Pennsylvania May Name 2012 ‘Year of the Bible’

     (CN) – Three Pennsylvania legislators have immunity from claims by the Freedom from Religion Foundation over the naming of 2012 as the “Year of the Bible,” a federal judge ruled.
     In November 2011, Pennsylvania House representative Rick Saccone, R-Jefferson Hills, introduced a resolution that declared 2012 the “Year of the Bible,” “in recognition of both the formative influence of the Bible on our commonwealth and nation and our national need to study and apply the teachings of the holy scriptures.”
     The Pennsylvania House of Representatives passed H.R. 535 unanimously in January 2012.

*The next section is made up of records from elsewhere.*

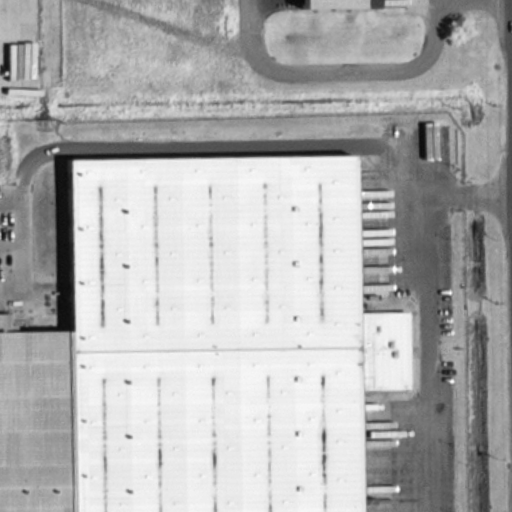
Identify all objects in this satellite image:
building: (337, 3)
building: (337, 3)
road: (377, 69)
road: (173, 147)
railway: (47, 164)
road: (426, 318)
building: (199, 343)
building: (199, 343)
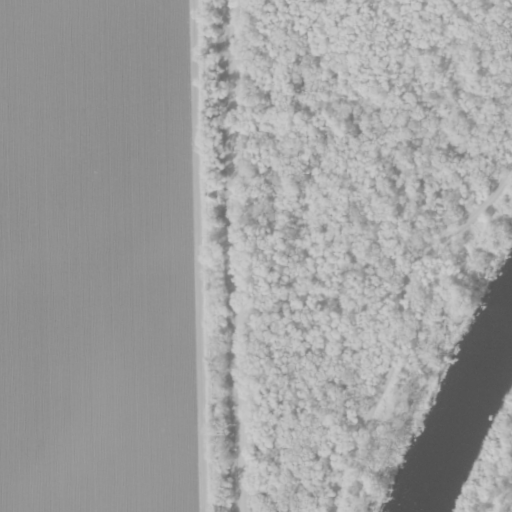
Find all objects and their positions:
river: (459, 405)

     Two months later, Freedom from Religion Foundation, a “non-theist” Madison, Wisc.-based nonprofit that advocates for the separation of church and state, in turn sued Saccone, as well as the parliamentarian and chief clerk of the state House.

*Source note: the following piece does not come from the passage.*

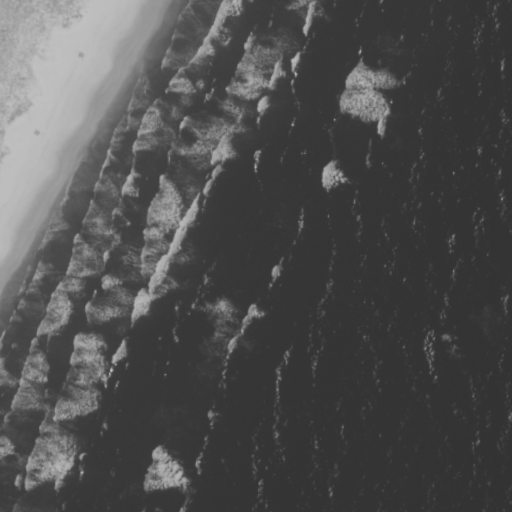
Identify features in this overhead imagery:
park: (156, 217)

     Calling the resolution an illegitimate exercise of state power, the group said it impermissibly advances, endorses and promotes a state religion, and violates both the Pennsylvania Constitution and the establishment clause of the First Amendment.
     Freedom From Religion requested that the court declare that the state government is not Judeo-Christian, order the defendants to publicly report the unconstitutionality of the resolution, and enjoin them from further enactment and publication of resolutions “establishing and endorsing a state-sanctioned religion.”

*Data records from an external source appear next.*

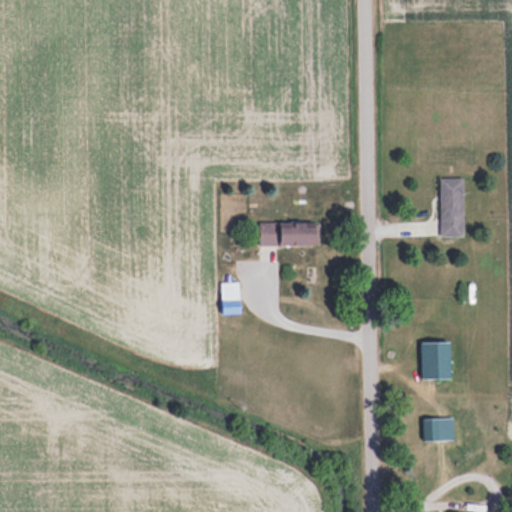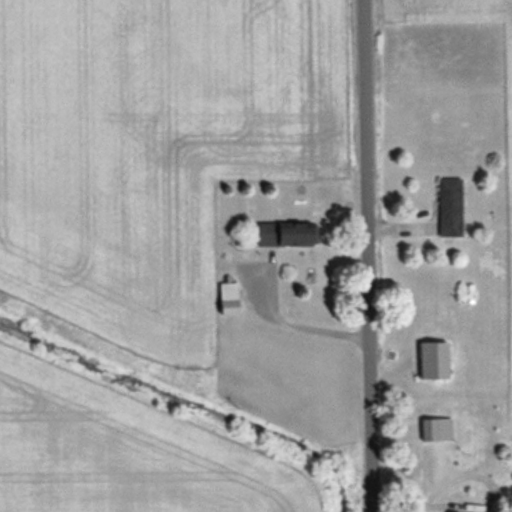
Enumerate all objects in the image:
building: (449, 206)
building: (286, 233)
road: (370, 256)
building: (228, 297)
building: (433, 360)
building: (436, 429)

     Saccone and the other legislators, Clancy Myer and Anthony Frank Barbush, moved to dismiss on lack of standing and legislative immunity.
     The immunity claim unraveled the claim, though U.S. District Judge Christopher Conner found that the foundation had standing.
     “FFRF has alleged that exposure to H.R. 535 creates a ‘hostile environment’ that emphasizes and encourages ‘the integration of Christianity into the offices of government,’ and that the resolution sends the message that Christian beliefs are more legitimate in the eyes of the Commonwealth than other religions or non-religions,” the 18-page opinion states. “FFRF has satisfied their burden to plead an injury-in-fact.”
     In a bid to overcome immunity, the foundation had tried to distinguish the resolution from “real law-making,” arguing that H.R. 535 is nothing more than “gratuitous political grandstanding.”
     But Conner said that “FFRF cannot escape Supreme Court precedent stating that ‘[c]ommittee reports, resolutions, and the act of voting are equally covered.”” (Emphasis in original.)
     Conner also rejected the claim that, to qualify as a legislative act, there must be some allocation of resources or regulation of behavior.
     “This argument is unpersuasive,” he wrote. “Courts have routinely considered many actions taken by legislators that go beyond voting for legislation to be ‘legislative acts.'”
     “It is pellucidly clear that resolutions, whether passed by a single house or both, whether creating legally binding obligations or not, fall squarely within the scope of absolute legislative immunity from suit,” Conner added. “For this reason, defendants in this case are entitled to absolute immunity from suit, and FFRF’s complaint must be dismissed.”